Fresh off of submitting an FDA request for Fast Track designation earlier this month, OKYO Pharma Limited announced that positive data on its neuropathic corneal pain (NCP) candidate indicates its long-term stability.
Catch me up to speed on this asset.
As OKYO’s lead investigational therapeutic, urcosimod (formerly known as OK-101) is a non-steroidal anti-inflammatory and non-opioid analgesic.
A more technical description: Urcosimod is a lipid-conjugated chemerin peptide antagonist of the ChemR23 G-protein-coupled receptor (GPCR).
- Take note: Among its other purposes, the ChemR23 G-protein plays a critical role in managing the body’s inflammation and immune responses and is encoded by the chemerin chemokine-like receptor 1 (CMKLR1) gene.
And how does it work?
Urcosimod utilizes OKYO’s proprietary membrane-anchored-peptide (MAP) platform, which enables it to produce a novel long-acting drug candidate.
Its application: Through topical administration, the asset is formulated to prevent washout via a lipid “anchor” built directly into the drug molecule.
- The intent: To increase the amount of time it can reside within the ocular environment.
Is it under evaluation for more than NCP?
Indeed (check out the pipeline details here):
- Allergic conjunctivitis
- Dry eye disease (DED; its original indication)
- Uveitis
Got it. So where is it at in the regulatory process?
Aside from the recent Fast Track designation submission—see here for the significance of this—the FDA already accepted:
- Urcosimod’s NCP-indicated investigational new drug (IND) application in February 2024
- Urcosimod’s IND app for its DED indication in December 2022
Now to this positive data.
In a nutshell: OKYO stated that daily administration of urcosimod via single-use ampoules “has been shown to be stable for over 2.5 years” and minimizes the risk for contamination.
The basis for this conclusion: “Recently completed GMP (Good Manufacturing Practice) stability assay testing of single-use ampoules containing urcosimod in ophthalmic solution, stored under refrigerated conditions,” according to CSO Raj Patil, PhD.
- And the supporting data: Two varying doses of urcosimod demonstrated high percentages of stability:
- 0.05% urcosimod (94.8%)
- 0.1% urcosimod (97.1%)
And why is it so important for urcosimod to have long-term stability?
Because it’s an FDA-mandated requirement as part of the federal chemistry, manufacturing, and controls (CMC) part of a drug’s new drug application (NDA) submission package for marketing approval.
As CEO Gary S. Jacob, PhD, noted, a drug (such as urcosmiod) must be stable to degradation for a considerable amount of time.
Got it. Has any other stability testing been conducted on it?
That’s actually ongoing …
In fact, Dr. Patil shared that the company is currently conducting long-term stability testing on urcosimod at room temperature (as opposed to refrigerated, as was done for this most recent testing).
- So far: The 3-month results at room temperature are at or above 100%.

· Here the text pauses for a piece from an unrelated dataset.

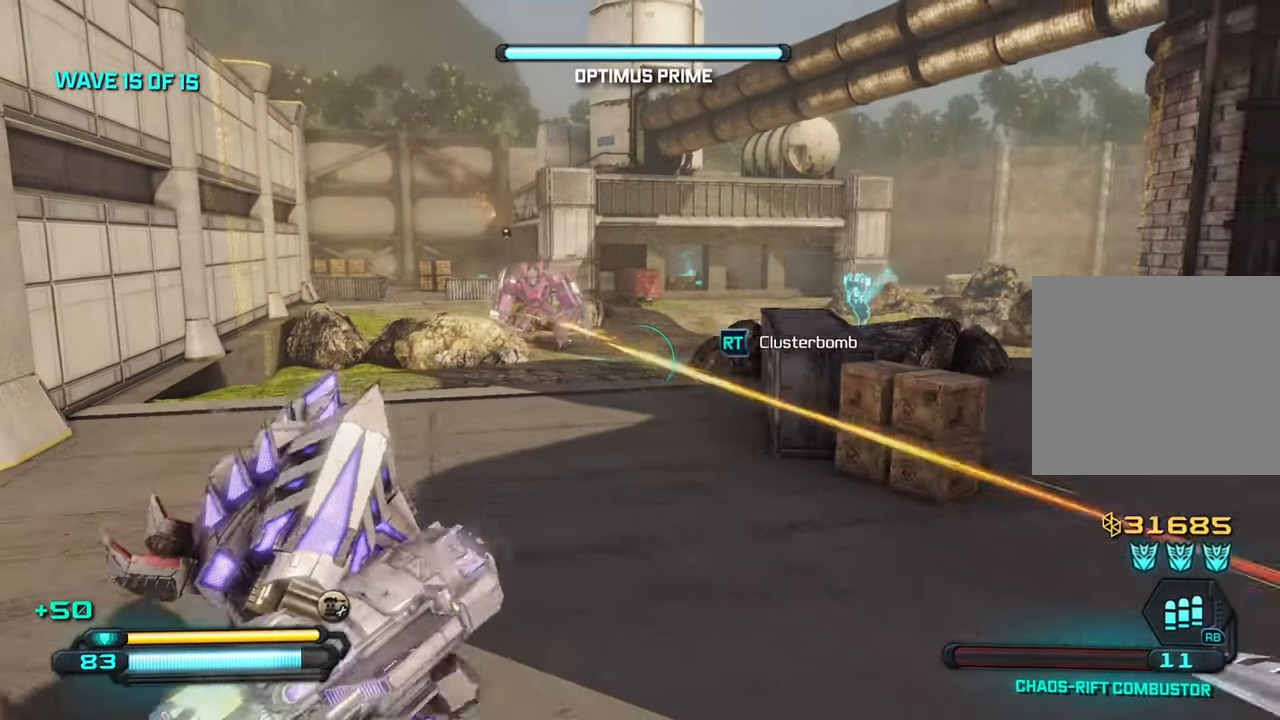
{"buttons": [], "left_stick": "down", "right_stick": "up-left", "events": [[17, "R2", "down"], [117, "R2", "up"], [267, "left_stick", "down"], [367, "right_stick", "up-left"]]}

“We have been pleased not only with the drop comfort score observed with this drug but also with the efficacy results from an earlier trial of urcosimod to treat DED,” Dr. Patil added.
Speaking of earlier trials, what has previous data shown so far?

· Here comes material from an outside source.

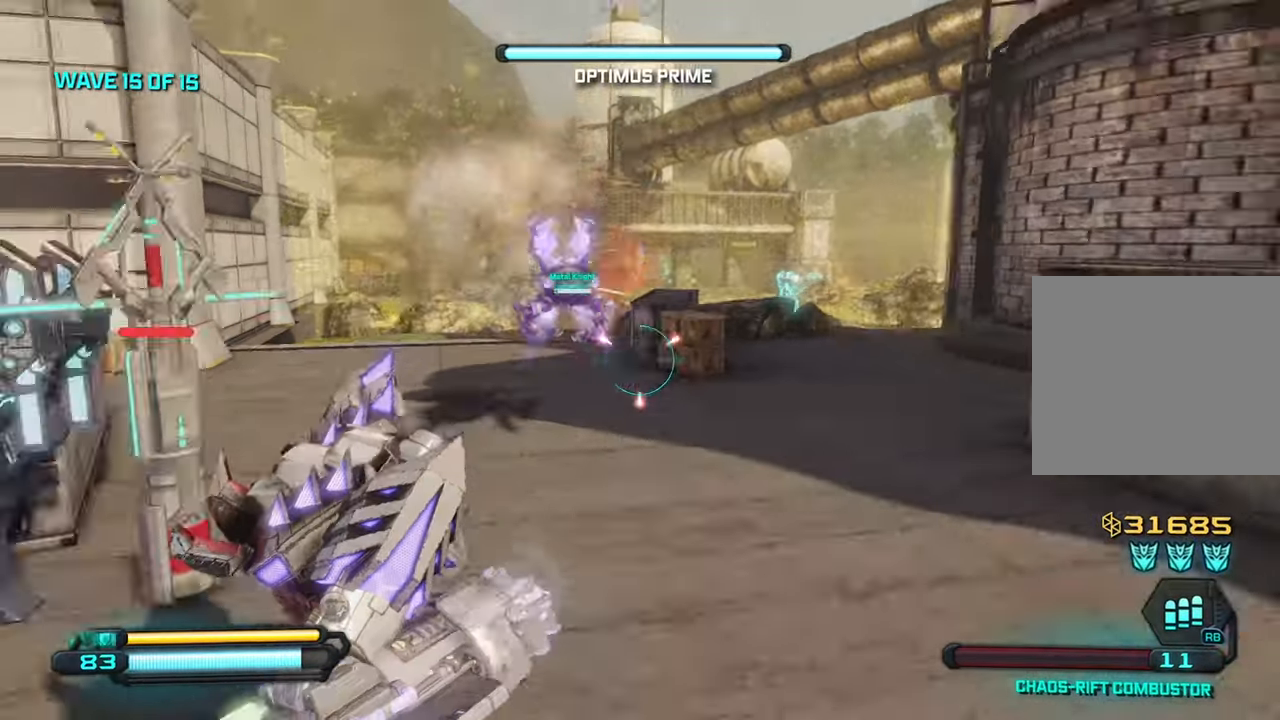
{"buttons": [], "left_stick": "down", "right_stick": "up-left", "events": []}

First: Mouse model-based clinical evaluations have demonstrated urcosimod’s ability to produce anti-inflammatory and pain-reducing activities in NCP and DED, respectively.
Next: A DED-based, first-in-human (FIH) phase 2 study on the therapeutic further supported its potential—with a few of the outcomes finding:
- Urcosimod demonstrated favorable safety and tolerability
- Statistically significant improvements noted in dry eye symptoms
See here for more (and here for other favorable safety data).
And how about for NCP?
As we previously reported, a randomized, real-world, 12-week phase 2 trial is currently ongoing among 48 patients diagnosed with NCP (see all the study details here).
The trial was initiated in October 2024 and is expected to report topline by Q3 2025.